偉人や優れた知性を持った人たちも、同じような戦い、同じような過ちを繰り返している。文化、知識、歴史は遺伝子を通して受け継がれるわけじゃない。すべての子どもたちは、生まれてから学び直さなければいけない。どうやって生きて、生き延びて、正義をなすのか。そのたびに、世代ごとに多くのことが失われ、多くのことが加えられる。

この話を読んで面白いなと思ったのは、人生の一回性を言い当てつつも、「それでぼくらは昔の人より賢くなっているのか?」ということを端的に言い当てている部分があるからです。現代は明らかに「昔より便利」なことはたくさんあります。一方、ぼくらは自分の人生しか見つめていないですから「先祖と比べてどうか」なんてことは考えもしません。
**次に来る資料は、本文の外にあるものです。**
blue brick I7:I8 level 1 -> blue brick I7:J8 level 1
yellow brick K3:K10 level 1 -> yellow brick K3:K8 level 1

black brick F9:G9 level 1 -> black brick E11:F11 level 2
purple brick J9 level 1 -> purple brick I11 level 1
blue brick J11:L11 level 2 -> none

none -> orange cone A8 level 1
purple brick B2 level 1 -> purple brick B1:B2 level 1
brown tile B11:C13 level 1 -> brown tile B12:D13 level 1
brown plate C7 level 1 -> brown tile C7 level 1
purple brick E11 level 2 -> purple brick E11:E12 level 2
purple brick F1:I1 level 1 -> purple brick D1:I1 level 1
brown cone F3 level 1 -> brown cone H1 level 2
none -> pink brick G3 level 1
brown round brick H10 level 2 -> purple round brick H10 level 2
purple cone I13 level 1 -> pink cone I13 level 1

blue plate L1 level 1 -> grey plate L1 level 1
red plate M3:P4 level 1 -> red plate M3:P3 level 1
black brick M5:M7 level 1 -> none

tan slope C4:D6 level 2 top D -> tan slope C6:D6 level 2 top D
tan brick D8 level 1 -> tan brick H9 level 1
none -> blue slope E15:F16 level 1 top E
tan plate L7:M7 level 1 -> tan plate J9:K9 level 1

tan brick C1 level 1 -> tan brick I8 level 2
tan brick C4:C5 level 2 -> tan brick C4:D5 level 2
でも、すごい引いた目線で、人類の歴史レベルで考えてみれば賢くなくなっている、可能性だってあるわけです。

で、冒頭に戻りますがアサシンクリードは、言ってしまえばアクションで、隠れて人を殺すアクションゲームに過ぎません。アクション部分は開発元のUbisoftプリンスオブペルシャの時代から築いた資産ですし、ステルス・アクションな部分はメタルギアソリッドシリーズの方が歴史も深く、洗練されています。アサシンクリードシリーズは膨大な情報に裏打ちされた「歴史」と「サスペンス」と「ちょっとのSF」を盛り込むことで、プレイヤーを魅了してきているゲームです。

今作では海洋でのアクションが増えて、実に大ボリュームになりました。プレイに時間がかかります。一方で、本編であるストーリーはあまり進んでいないようにも思います。メインとなるストーリーに厚みがない作品にとってのアクションは「時間稼ぎ」や「暇つぶし」の要素にも見えかねないです。

…なので、自作は大作でなくてよいので、ストーリーに厚みを増やしたり、ひとりひとりの登場人物を描くなどがいいなー、と思います。